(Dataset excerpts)
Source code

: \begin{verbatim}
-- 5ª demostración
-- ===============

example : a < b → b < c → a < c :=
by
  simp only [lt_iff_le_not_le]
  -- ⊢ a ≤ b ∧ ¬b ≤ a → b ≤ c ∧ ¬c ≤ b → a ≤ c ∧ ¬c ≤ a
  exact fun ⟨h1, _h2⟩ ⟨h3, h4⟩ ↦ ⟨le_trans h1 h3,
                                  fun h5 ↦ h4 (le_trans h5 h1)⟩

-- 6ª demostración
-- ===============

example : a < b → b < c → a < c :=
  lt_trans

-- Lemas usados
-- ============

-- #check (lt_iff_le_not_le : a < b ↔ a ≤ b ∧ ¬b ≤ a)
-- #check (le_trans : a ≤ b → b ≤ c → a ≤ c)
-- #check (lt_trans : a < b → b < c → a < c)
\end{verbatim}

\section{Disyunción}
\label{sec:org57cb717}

AIM OF THE EXERCISE: Copy the entries exactly, leaving no line out.

EXERCISE RESULT:
Source code

: \begin{verbatim}
-- 5ª demostración
-- ===============

example : a < b → b < c → a < c :=
by
  simp only [lt_iff_le_not_le]
  -- ⊢ a ≤ b ∧ ¬b ≤ a → b ≤ c ∧ ¬c ≤ b → a ≤ c ∧ ¬c ≤ a
  exact fun ⟨h1, _h2⟩ ⟨h3, h4⟩ ↦ ⟨le_trans h1 h3,
                                  fun h5 ↦ h4 (le_trans h5 h1)⟩

-- 6ª demostración
-- ===============

example : a < b → b < c → a < c :=
  lt_trans

-- Lemas usados
-- ============

-- #check (lt_iff_le_not_le : a < b ↔ a ≤ b ∧ ¬b ≤ a)
-- #check (le_trans : a ≤ b → b ≤ c → a ≤ c)
-- #check (lt_trans : a < b → b < c → a < c)
\end{verbatim}

\section{Disyunción}
\label{sec:org57cb717}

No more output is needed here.